[Transcribed page contents]
↓

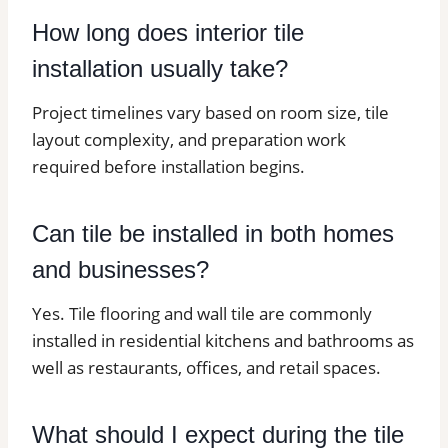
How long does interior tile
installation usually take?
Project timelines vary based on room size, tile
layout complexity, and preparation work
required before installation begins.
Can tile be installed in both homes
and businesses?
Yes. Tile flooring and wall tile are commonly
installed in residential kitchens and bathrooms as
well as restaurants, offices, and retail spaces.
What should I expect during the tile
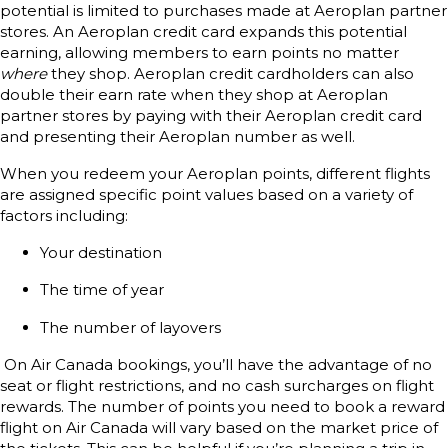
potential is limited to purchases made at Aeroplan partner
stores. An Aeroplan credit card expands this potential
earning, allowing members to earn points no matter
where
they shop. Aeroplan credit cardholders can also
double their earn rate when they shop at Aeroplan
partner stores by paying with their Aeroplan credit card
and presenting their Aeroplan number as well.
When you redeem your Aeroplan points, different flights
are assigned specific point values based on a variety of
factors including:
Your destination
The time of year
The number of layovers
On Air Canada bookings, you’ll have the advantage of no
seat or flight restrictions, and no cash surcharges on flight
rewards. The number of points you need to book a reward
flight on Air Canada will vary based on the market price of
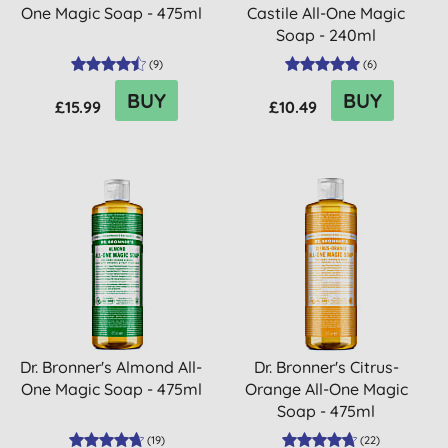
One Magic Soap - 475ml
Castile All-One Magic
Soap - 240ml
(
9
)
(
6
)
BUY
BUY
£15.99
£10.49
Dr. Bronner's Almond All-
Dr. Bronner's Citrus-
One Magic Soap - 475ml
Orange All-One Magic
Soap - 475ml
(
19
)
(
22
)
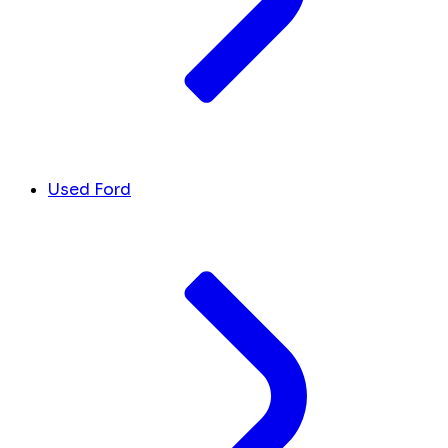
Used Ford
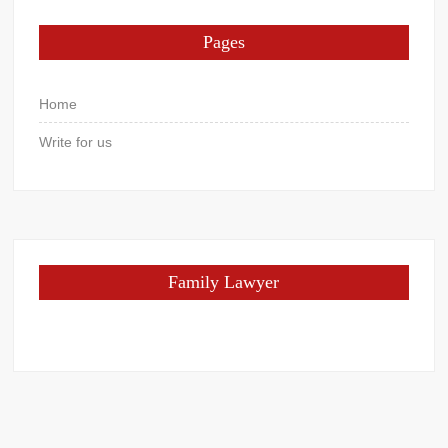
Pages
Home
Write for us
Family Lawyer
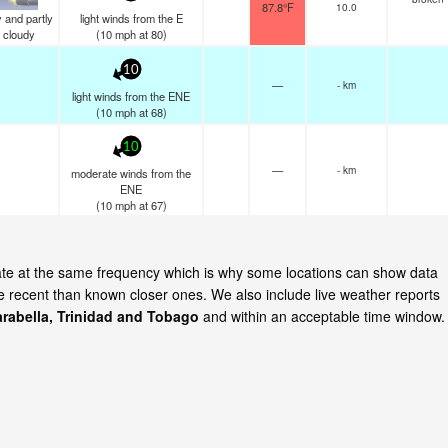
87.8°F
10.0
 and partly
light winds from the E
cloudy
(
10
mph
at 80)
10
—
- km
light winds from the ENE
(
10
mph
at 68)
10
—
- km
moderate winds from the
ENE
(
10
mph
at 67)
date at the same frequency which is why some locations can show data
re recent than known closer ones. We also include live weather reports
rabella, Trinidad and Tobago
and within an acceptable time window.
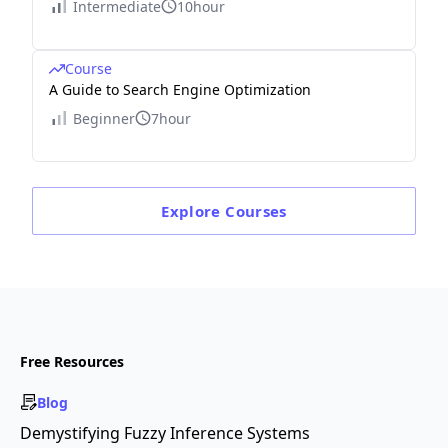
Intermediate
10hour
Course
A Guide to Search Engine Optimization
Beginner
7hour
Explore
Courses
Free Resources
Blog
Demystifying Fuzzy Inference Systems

↑

### Assigned task:
Convert the rows into a Markdown table with the columns "No." and "Text," starting at the line that contains "potential is limited" and ending with the final line of the rows. Number each line in sequence, omit blank lines, and leave the pictures out of the answer.

### Output of the exercise:
| No. | Text |
|---|---|
| 1 | potential is limited to purchases made at Aeroplan partner |
| 2 | stores. An Aeroplan credit card expands this potential |
| 3 | earning, allowing members to earn points no matter |
| 4 | where |
| 5 | they shop. Aeroplan credit cardholders can also |
| 6 | double their earn rate when they shop at Aeroplan |
| 7 | partner stores by paying with their Aeroplan credit card |
| 8 | and presenting their Aeroplan number as well. |
| 9 | When you redeem your Aeroplan points, different flights |
| 10 | are assigned specific point values based on a variety of |
| 11 | factors including: |
| 12 | Your destination |
| 13 | The time of year |
| 14 | The number of layovers |
| 15 | On Air Canada bookings, you’ll have the advantage of no |
| 16 | seat or flight restrictions, and no cash surcharges on flight |
| 17 | rewards. The number of points you need to book a reward |
| 18 | flight on Air Canada will vary based on the market price of |
| 19 | One Magic Soap - 475ml |
| 20 | Castile All-One Magic |
| 21 | Soap - 240ml |
| 22 | ( |
| 23 | 9 |
| 24 | ) |
| 25 | ( |
| 26 | 6 |
| 27 | ) |
| 28 | BUY |
| 29 | BUY |
| 30 | £15.99 |
| 31 | £10.49 |
| 32 | Dr. Bronner's Almond All- |
| 33 | Dr. Bronner's Citrus- |
| 34 | One Magic Soap - 475ml |
| 35 | Orange All-One Magic |
| 36 | Soap - 475ml |
| 37 | ( |
| 38 | 19 |
| 39 | ) |
| 40 | ( |
| 41 | 22 |
| 42 | ) |
| 43 | Used Ford |
| 44 | Pages |
| 45 | Home |
| 46 | Write for us |
| 47 | Family Lawyer |
| 48 | 87.8°F |
| 49 | 10.0 |
| 50 |  and partly |
| 51 | light winds from the E |
| 52 | cloudy |
| 53 | ( |
| 54 | 10 |
| 55 | mph |
| 56 | at 80) |
| 57 | 10 |
| 58 | — |
| 59 | - km |
| 60 | light winds from the ENE |
| 61 | ( |
| 62 | 10 |
| 63 | mph |
| 64 | at 68) |
| 65 | 10 |
| 66 | — |
| 67 | - km |
| 68 | moderate winds from the |
| 69 | ENE |
| 70 | ( |
| 71 | 10 |
| 72 | mph |
| 73 | at 67) |
| 74 | date at the same frequency which is why some locations can show data |
| 75 | re recent than known closer ones. We also include live weather reports |
| 76 | rabella, Trinidad and Tobago |
| 77 | and within an acceptable time window. |
| 78 | Intermediate |
| 79 | 10hour |
| 80 | Course |
| 81 | A Guide to Search Engine Optimization |
| 82 | Beginner |
| 83 | 7hour |
| 84 | Explore |
| 85 | Courses |
| 86 | Free Resources |
| 87 | Blog |
| 88 | Demystifying Fuzzy Inference Systems |